Personally, I can handle all sorts of adversarial situations, but I've never done well with "rigorous" interviews. I think I was raised to be humble and that's built into my DNA, but the business world embraces overpromise/underdeliver.

At the same time, I've successfully managed large teams, budgets, interfaced with super-high level people and negotiated hard-nosed deals. I gotten myself into these roles by other means -- 90% of interviews that I have done have been formalities.

IMO, that's a symptom of a bigger problem, as what you do has more to do with where you are and who you know than any other factor.


It's why I switched to a PM role. I miss programming every day, but I hate the thought of doing another stupid technical interview.


Not all companies require them if you have decent experience.
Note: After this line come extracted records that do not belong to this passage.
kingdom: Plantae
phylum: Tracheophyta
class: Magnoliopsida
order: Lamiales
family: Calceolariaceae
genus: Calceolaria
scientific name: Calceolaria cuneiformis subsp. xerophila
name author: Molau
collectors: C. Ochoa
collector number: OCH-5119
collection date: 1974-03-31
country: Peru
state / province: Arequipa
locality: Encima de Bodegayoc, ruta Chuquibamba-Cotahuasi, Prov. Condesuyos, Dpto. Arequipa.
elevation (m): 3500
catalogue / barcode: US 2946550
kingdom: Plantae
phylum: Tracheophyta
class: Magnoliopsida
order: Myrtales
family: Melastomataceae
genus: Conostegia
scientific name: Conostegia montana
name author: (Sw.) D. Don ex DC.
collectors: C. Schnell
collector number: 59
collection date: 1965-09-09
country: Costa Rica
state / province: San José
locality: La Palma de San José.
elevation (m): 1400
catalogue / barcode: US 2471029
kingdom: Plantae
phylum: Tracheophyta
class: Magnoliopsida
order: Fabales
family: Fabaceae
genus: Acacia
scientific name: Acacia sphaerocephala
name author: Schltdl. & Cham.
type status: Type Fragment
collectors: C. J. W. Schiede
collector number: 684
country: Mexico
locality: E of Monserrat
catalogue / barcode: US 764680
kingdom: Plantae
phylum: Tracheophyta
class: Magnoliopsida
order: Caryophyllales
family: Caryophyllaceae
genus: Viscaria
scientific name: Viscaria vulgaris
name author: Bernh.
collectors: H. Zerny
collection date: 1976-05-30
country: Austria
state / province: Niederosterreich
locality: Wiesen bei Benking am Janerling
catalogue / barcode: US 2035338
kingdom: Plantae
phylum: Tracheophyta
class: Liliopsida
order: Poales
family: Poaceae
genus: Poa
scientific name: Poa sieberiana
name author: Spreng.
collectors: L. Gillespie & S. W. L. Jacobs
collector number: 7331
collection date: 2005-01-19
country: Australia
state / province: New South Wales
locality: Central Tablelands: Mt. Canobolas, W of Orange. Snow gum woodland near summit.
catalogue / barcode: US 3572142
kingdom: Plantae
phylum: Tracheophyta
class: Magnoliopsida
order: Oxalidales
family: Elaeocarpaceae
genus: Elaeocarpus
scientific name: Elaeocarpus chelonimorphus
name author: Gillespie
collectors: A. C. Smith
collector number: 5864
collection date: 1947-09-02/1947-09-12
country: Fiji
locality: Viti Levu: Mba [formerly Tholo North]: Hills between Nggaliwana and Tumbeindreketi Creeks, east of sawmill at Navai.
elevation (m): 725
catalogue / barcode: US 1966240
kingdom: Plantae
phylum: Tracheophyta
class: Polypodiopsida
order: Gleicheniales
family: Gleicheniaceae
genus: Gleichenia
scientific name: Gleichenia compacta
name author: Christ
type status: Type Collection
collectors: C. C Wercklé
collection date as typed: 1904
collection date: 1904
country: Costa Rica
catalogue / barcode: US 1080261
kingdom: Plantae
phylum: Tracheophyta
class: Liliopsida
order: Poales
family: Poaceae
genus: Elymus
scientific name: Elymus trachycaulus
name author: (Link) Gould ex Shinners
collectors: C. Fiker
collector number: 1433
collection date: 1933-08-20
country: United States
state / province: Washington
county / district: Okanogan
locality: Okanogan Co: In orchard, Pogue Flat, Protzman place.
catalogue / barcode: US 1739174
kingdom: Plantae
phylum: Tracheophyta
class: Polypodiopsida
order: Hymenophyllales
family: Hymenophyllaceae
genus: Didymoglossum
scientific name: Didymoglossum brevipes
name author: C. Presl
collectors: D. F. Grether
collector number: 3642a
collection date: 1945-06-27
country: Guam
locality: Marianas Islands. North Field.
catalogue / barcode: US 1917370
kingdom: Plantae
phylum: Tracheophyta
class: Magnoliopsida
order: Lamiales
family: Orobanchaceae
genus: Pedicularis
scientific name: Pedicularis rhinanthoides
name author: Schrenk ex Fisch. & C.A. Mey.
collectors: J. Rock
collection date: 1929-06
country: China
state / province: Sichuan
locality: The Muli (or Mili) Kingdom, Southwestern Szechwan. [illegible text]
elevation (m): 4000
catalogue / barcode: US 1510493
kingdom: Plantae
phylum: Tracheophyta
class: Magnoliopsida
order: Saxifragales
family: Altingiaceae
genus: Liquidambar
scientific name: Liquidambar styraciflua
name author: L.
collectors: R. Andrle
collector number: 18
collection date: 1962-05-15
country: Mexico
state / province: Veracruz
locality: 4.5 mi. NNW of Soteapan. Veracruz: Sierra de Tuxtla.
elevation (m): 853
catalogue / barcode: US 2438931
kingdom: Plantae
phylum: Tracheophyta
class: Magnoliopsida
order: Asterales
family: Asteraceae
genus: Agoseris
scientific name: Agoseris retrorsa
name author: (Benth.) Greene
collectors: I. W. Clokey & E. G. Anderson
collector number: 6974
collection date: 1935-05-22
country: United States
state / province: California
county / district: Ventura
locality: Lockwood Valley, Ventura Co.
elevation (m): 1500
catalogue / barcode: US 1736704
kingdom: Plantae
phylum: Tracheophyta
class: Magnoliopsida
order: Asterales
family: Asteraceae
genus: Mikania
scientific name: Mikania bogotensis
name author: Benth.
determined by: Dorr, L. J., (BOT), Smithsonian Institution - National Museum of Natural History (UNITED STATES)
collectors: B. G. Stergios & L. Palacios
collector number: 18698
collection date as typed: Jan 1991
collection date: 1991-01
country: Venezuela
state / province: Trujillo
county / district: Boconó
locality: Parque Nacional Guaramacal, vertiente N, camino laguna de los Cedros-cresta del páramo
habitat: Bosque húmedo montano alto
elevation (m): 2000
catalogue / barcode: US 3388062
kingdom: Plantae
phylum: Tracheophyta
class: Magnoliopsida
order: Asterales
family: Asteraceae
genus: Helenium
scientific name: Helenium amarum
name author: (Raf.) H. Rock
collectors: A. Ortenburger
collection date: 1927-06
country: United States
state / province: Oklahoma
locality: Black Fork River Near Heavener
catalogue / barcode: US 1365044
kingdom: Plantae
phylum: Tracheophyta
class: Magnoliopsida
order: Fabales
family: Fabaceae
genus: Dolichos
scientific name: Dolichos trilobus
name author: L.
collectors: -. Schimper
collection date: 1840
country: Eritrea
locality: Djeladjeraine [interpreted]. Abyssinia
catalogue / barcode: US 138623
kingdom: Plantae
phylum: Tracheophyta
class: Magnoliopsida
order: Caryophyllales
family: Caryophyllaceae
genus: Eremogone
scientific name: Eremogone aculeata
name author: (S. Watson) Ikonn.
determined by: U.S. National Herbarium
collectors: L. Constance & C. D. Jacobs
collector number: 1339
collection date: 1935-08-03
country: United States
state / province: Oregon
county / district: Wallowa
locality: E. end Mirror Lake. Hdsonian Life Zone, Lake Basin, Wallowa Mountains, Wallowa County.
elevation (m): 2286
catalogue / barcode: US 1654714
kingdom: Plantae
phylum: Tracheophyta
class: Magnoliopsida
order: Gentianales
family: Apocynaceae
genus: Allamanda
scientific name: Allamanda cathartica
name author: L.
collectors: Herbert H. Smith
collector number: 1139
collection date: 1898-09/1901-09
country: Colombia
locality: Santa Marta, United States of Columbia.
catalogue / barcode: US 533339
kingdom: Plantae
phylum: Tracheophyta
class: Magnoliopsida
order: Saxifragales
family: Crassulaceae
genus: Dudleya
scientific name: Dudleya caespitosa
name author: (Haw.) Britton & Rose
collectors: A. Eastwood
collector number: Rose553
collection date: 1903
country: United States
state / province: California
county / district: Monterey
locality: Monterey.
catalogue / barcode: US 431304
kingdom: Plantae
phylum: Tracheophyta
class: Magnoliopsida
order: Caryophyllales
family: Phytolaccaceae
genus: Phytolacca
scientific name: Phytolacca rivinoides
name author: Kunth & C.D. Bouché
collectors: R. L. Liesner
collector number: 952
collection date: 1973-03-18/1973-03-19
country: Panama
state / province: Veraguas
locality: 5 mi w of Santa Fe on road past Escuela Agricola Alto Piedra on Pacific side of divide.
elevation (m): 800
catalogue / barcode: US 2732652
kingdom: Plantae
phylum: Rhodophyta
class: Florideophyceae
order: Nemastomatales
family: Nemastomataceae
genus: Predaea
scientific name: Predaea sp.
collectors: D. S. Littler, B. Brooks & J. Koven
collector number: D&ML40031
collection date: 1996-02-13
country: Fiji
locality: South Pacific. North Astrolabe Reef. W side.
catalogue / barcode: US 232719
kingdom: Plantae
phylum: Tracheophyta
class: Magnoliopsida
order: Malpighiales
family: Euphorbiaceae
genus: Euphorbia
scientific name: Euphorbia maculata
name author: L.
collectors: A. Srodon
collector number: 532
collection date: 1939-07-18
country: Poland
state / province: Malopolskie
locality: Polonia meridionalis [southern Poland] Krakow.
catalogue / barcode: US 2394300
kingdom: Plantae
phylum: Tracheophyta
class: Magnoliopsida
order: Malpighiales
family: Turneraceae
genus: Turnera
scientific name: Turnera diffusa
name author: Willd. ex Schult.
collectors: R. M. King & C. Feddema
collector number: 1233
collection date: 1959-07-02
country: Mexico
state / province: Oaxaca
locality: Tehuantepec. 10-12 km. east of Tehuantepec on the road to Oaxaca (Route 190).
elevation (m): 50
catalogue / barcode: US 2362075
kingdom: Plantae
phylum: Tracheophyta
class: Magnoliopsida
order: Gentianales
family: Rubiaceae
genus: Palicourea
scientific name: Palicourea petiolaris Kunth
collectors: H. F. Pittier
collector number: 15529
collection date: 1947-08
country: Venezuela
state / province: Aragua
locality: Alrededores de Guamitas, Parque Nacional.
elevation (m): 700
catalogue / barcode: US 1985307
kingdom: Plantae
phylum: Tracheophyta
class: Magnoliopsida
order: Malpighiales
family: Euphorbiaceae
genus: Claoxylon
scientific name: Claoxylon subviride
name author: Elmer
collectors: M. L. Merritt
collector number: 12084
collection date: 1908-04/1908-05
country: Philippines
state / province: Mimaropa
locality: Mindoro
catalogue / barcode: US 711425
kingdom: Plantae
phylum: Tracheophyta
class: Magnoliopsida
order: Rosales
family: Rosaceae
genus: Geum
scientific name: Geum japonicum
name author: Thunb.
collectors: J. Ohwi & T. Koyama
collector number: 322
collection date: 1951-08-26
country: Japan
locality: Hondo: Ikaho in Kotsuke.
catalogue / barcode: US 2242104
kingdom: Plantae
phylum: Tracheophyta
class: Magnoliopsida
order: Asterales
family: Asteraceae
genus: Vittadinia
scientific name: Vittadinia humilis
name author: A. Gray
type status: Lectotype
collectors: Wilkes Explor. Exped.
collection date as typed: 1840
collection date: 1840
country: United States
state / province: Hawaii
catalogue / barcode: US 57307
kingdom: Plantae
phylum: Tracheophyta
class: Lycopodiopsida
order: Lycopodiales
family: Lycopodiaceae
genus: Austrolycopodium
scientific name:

My friend interviewed with several companies and flat out told them "I don't do code tests anymore, my experience should speak for itself." Obviously your milage will vary but he ended up in a good position at a large well known company.

Edit: Also if you have a connection into the company that can vouch for you, that will work as well. The best coding test that can be administered is "yeah I've worked with this guy before and he's a good developer."


As I often say, interviews based on the final year algorithms and datastructures exam are just a way to sneak ageism under the HR radar.


What final year algorithms and data structures exam are you referring to?


Questions like pruning a red-black tree or manipulating a linked list on a whiteboard.


Actually I was more curious about the final year exam itself. Is this required in some schools? I have never heard of such a thing in colleges in the US.


No algorithms and datastructures in CS??


i can only imagine people who work at Google are some sort of interview ninjas.


I disagree. How many people actually do the bare minimum and work their way through Cracking the Code Interview, and make sure they know all of the material covered by those questions? I think having that would do a long way towards proving oneself in the tech interviews.